Ainsi le 01er décembre 1944, environ 1 280 tirailleurs récemment démobilisés et rassemblés dans le camp militaire de Thiaroye se mettent à exprimer leur colère face au retard dans leur paiement, aux discriminations persistantes et au racisme car leurs collègues blancs ayant déjà rémunérés. Craignant une mutinerie, les troupes françaises ouvrent le feu sur les tirailleurs désarmés au petit matin. De cette opération, 35 hommes perdirent la vie selon les archives officielles (les chiffres officieux font état de plus de 100 morts)  et 34 survivants furent traduits en justice pour rébellion. 

Le massacre de Thiaroye : retour sur une preuve de racisme systémique de la part des autorités coloniales 

Le massacre de Thiaroye illustre de manière tragique le racisme systémique qui marquait l’administration coloniale.

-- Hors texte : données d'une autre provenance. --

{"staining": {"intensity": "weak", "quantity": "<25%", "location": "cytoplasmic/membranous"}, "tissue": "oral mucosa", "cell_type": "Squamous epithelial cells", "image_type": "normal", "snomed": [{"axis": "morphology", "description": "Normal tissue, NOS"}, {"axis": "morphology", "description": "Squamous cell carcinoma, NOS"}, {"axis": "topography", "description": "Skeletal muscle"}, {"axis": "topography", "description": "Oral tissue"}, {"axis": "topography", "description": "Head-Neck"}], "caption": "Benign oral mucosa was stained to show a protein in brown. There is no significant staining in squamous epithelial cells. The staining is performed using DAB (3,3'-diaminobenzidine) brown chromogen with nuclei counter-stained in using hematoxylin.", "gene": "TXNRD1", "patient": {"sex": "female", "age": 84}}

Les tirailleurs sénégalais, bien qu’ayant risqué leurs vies pour la France, étaient considérés comme des citoyens de seconde classe. Ils étaient perçus comme des instruments de guerre, non comme des êtres humains dignes de respect. Le refus de verser les indemnités dues et le recours à la violence pour réprimer leur révolte en sont des manifestations claires.

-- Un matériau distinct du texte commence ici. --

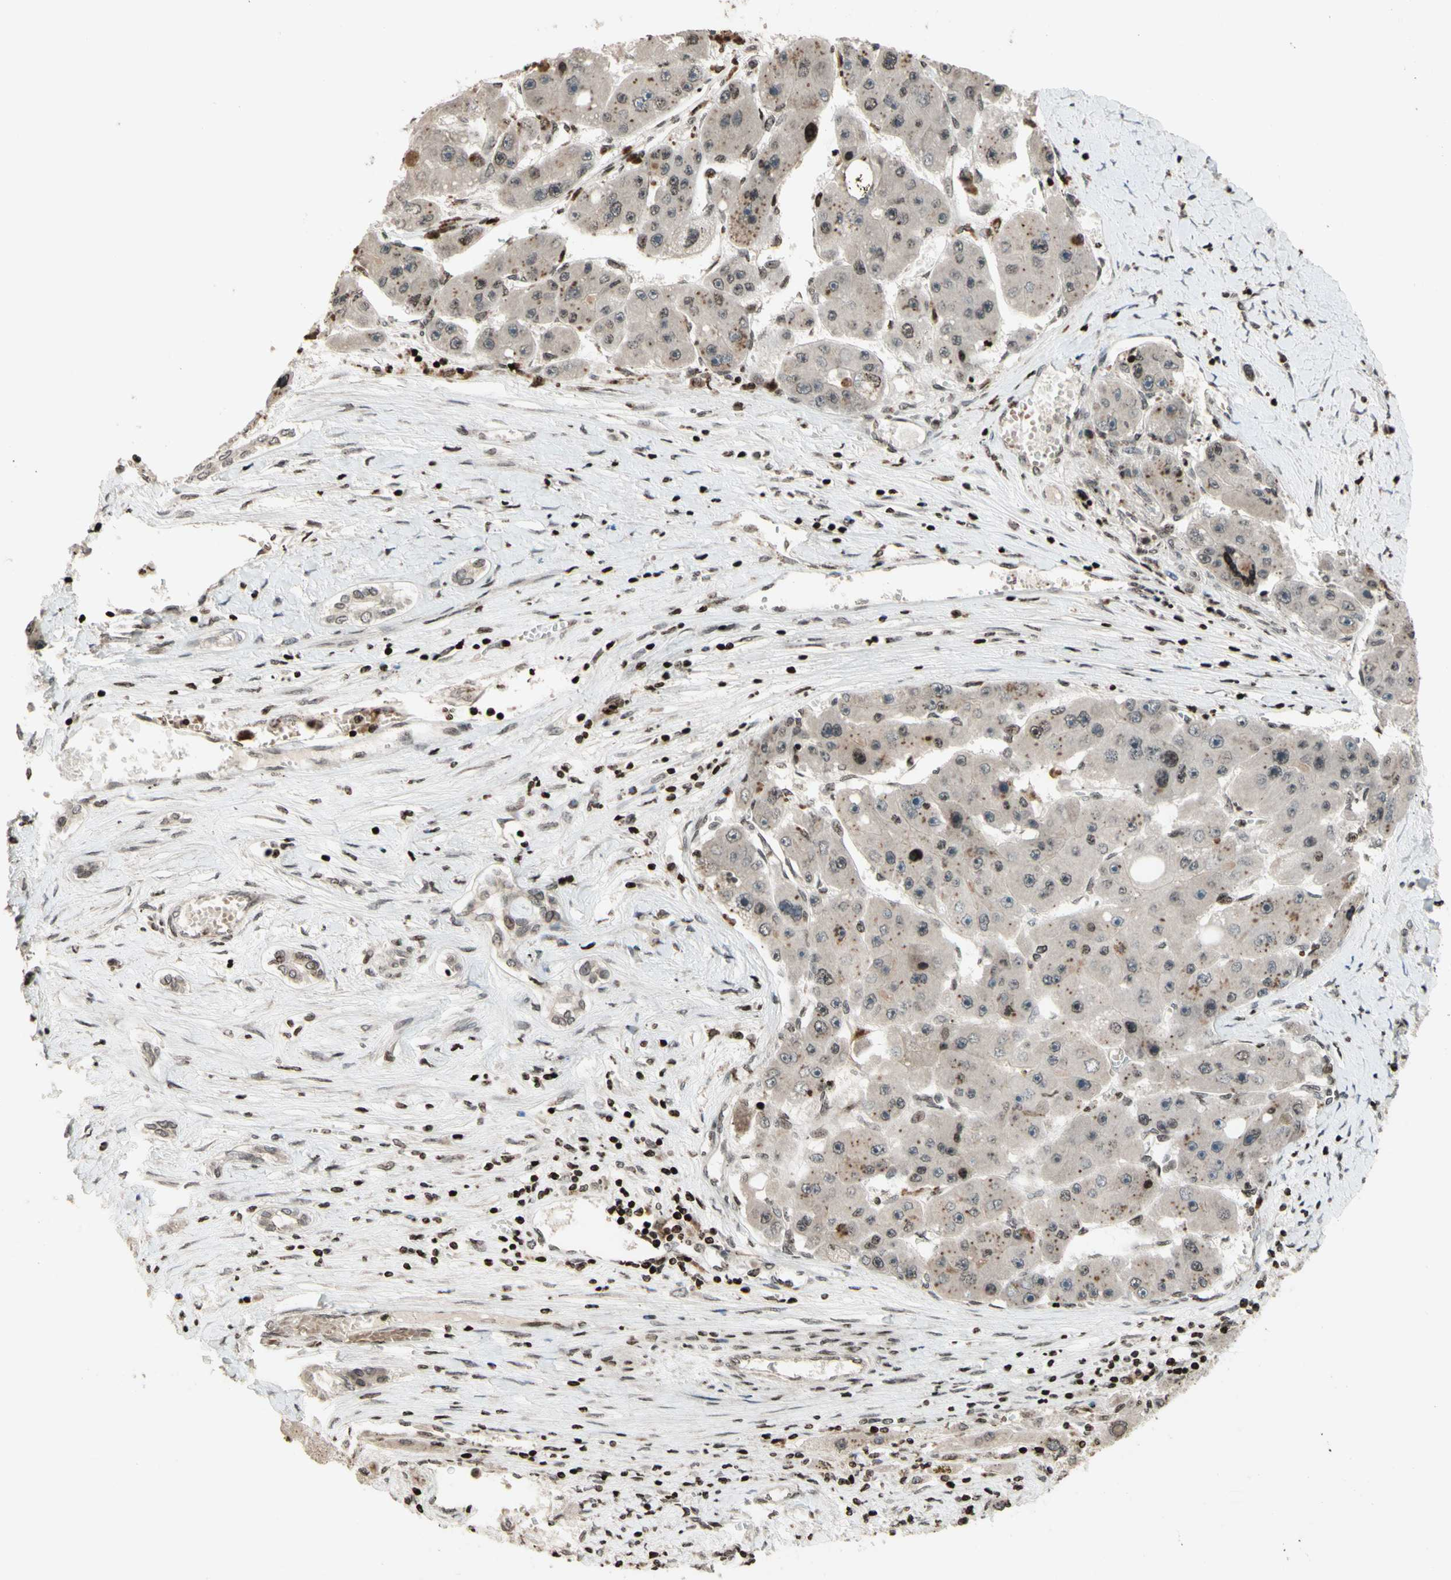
{"staining": {"intensity": "negative", "quantity": "none", "location": "none"}, "tissue": "liver cancer", "cell_type": "Tumor cells", "image_type": "cancer", "snomed": [{"axis": "morphology", "description": "Carcinoma, Hepatocellular, NOS"}, {"axis": "topography", "description": "Liver"}], "caption": "Tumor cells show no significant positivity in hepatocellular carcinoma (liver).", "gene": "POLA1", "patient": {"sex": "female", "age": 61}}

Ce racisme institutionnalisé était également renforcé par l’absence de toute responsabilité réelle après le massacre. Très peu de responsables furent punis pour cette répression sanglante, ce qui renforça l’idée selon laquelle, pour la France de l’époque, la vie des tirailleurs africains n’avait aucune valeur. La minimisation de cet événement, et le silence qui l’entoura pendant des décennies, démontre le peu de considération accordée à la mémoire de ces soldats.

Des décennies plus tard : une invisibilisation délibérée

Si le massacre de Thiaroye est si peu connu aujourd’hui, c’est parce que les autorités françaises se sont arrangées à invisibiliser cet événement. Deux faits majeurs y ont contribué. Dans un premier temps, en considération du contexte de l’après-guerre où  France était en pleine quête du rétablissement de son autorité au sein de la communauté internationale après l’occupation nazie, il lui était impossible de lever le rideau sur cette affaire. Avouer, reconnaître avoir mis fin à la vie des tirailleurs sénégalais qui l’ont aidé à retrouver son territoire aurait terni l’image de la France.  Or, on sait combien de fois l’image est importante dans les relations internationales.

Dans un second temps, l’Afrique, en particulier à l’époque coloniale, avait une tradition orale pour la transmission de son histoire. Sans preuves écrites formelles, il a été difficile de documenter ces événements. L’histoire coloniale, largement écrite par les colonisateurs, ne laissait que peu de place à l’évocation des atrocités commises. Ainsi, ce massacre, comme tant d’autres injustices coloniales, a été effacé des récits historiques dominants.

Conclusion : une tragédie universelle

Le massacre de Thiaroye dépasse les frontières du Sénégal ou de l’Afrique de l’Ouest. Il illustre l’hypocrisie d’un empire qui prêchait liberté, égalité et fraternité tout en perpétuant des violences structurelles contre les populations colonisées. Aujourd’hui, il reste essentiel de continuer à documenter, commémorer et transmettre ces épisodes invisibilisés pour bâtir une histoire véritablement universelle.

Les efforts pour mettre en lumière le massacre de Thiaroye témoignent de la nécessité d’une mémoire coloniale, où les injustices passées servent d’avertissements pour l’avenir. En redonnant une voix aux victimes, on rétablit non seulement une vérité historique, mais aussi une dignité longtemps niée.